An often used source for short pulse durations (<1 ns) is a mode-locked laser, where the pulse repetition rate of a mode-locked laser is fixed and has a single longitudinal gain mode. In order to decrease the repetition rate, pulse selection has been used in the past. Pulse selection requires a “pulse-picking” apparatus (amplitude modulator, acousto-optic deflector, etc.) that is precisely synchronized with the master oscillator pulse train using a phase-locked loop. In this way, the repetition rate may be changed to any sub-harmonic of the starting repetition rate. While this method is functional, the precise synchronization and requirement for a short selection window (less than one pulse period) are complex and difficult to achieve.
Many variants of the above design are used, including but not limited to the use of multiple gain stages with multiple pumps, the inclusion of various filtering elements, a delivery fiber at the output of the laser, and forward and/or backward propagating pumps. Fiber lasers can operate with a wide range of output parameters to satisfy the varying constraints of an application. It is the specifications of the individual fiber amplifier subsystems that determine the output emission. The output emission of a fiber laser can be specified with the average output optical power, peak output optical power, temporal pulse width, center optical wavelength, polarization, spatial mode, and spectral bandwidth. Pumping limitations, gain limitations, optical damage to components, and nonlinear impairments require a unique system design of the elemental blocks of a fiber laser to achieve the desired set of output parameters.

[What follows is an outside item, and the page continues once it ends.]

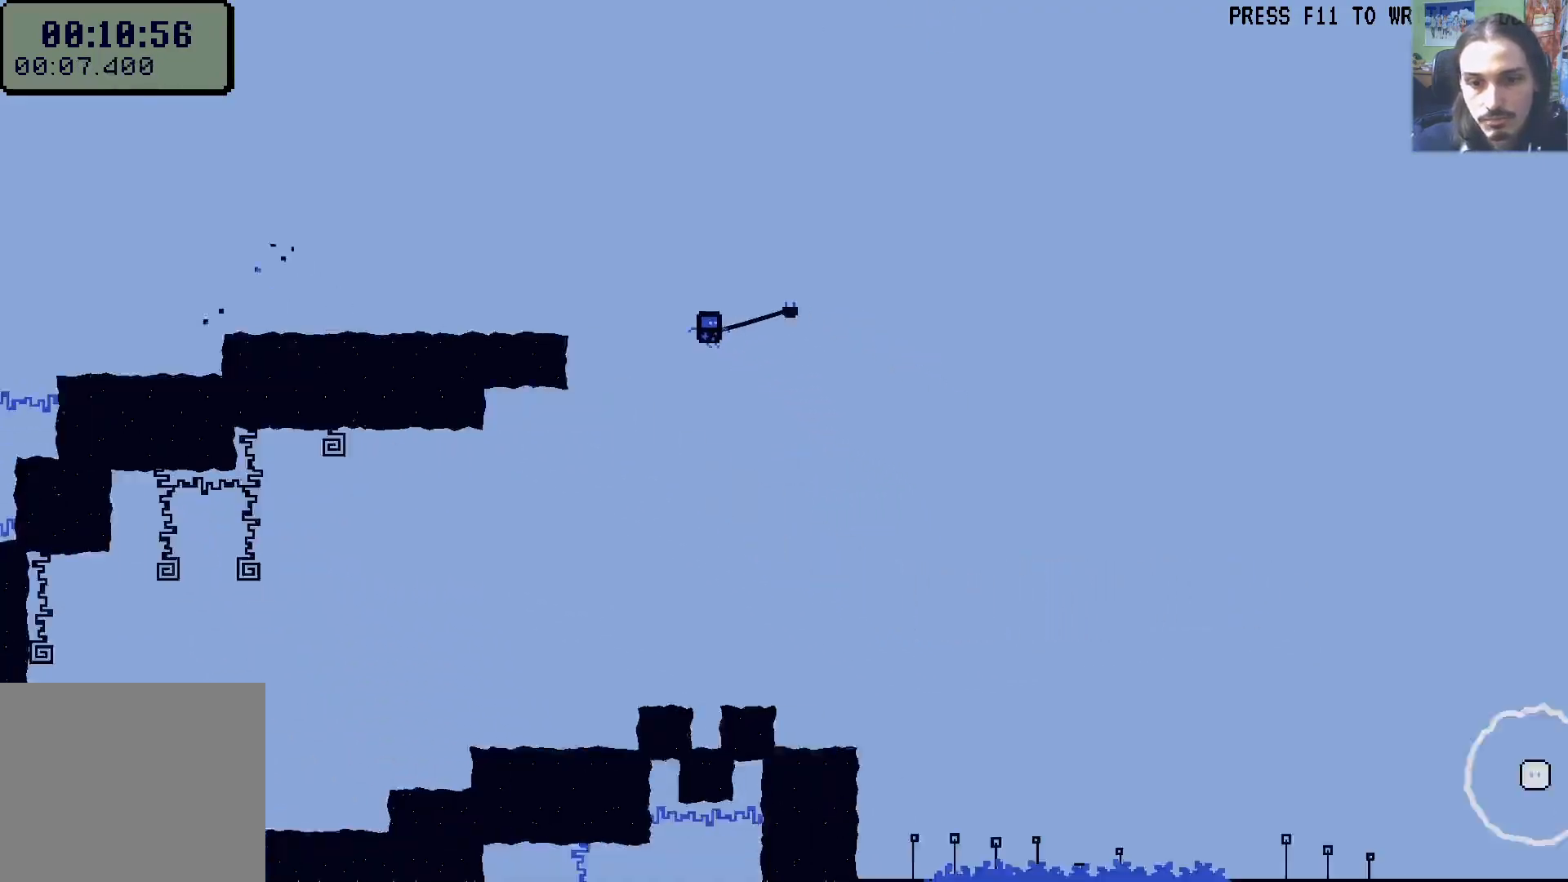
{"dt_ms": 500, "buttons": ["DPAD_RIGHT"], "left_stick": "center", "right_stick": "center"}
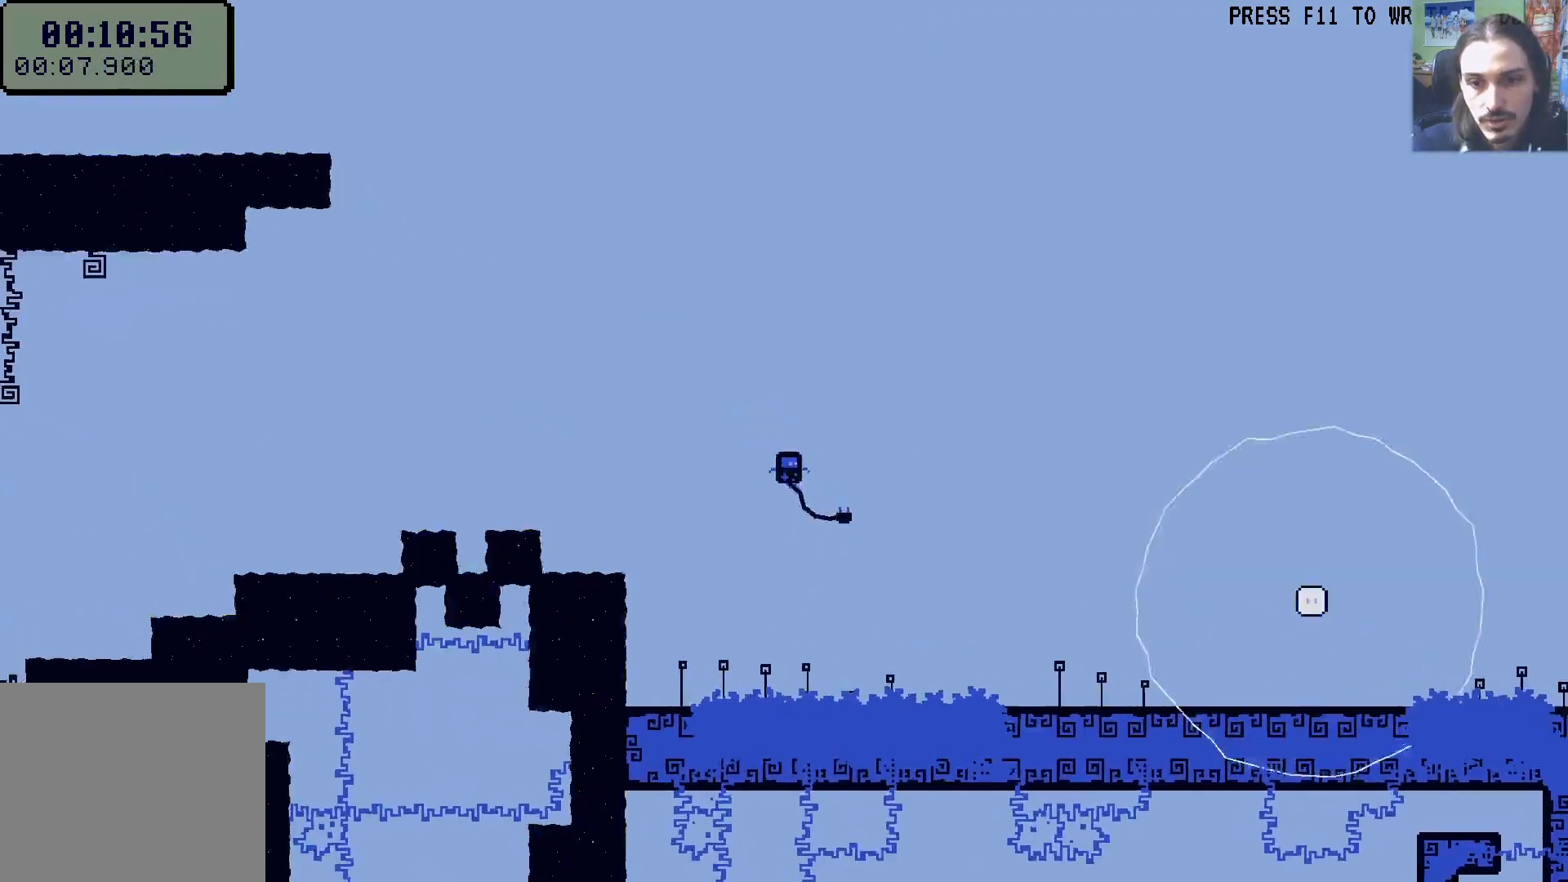
{"dt_ms": 500, "buttons": ["X"], "left_stick": "center", "right_stick": "center"}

Fiber lasers are of particular interest as an efficient and compact pulsed source for nonlinear frequency conversion from near infrared (NIR) to visible wavelengths. Nonlinear frequency conversion requires high peak power, narrow optical bandwidth, linear polarization, and single spatial mode. However, it has not yet been practical to simultaneously satisfy these requirements in a pulsed fiber lasers due to nonlinear impairments. In particular Stimulated Brillouin Scattering (SBS), Stimulated Raman Scattering (SRS), and Self Phase Modulation (SPM) limit the performance of fiber lasers. These nonlinear impairments increase with higher peak intensity in the fiber, with narrower spectral bandwidth, and by propagating linear polarized light. Examples of mode-locked fiber lasers are known in the art that reduce nonlinear impairments because of the large natural bandwidth of the femtosecond (fs) pulses they create, as well as nanosecond (ns) pulsed fiber lasers that use a master oscillator with artificially high optical bandwidth to reduce nonlinearities. Similarly, fiber lasers with kilowatt (kW) average power are known in the art. These lasers function in continuous wave operation, and generally do not approach the 20-500 kW peak powers appropriate for some applications.
Thus, there is a need in the art for improved methods and systems related to high power mode-locked fiber lasers.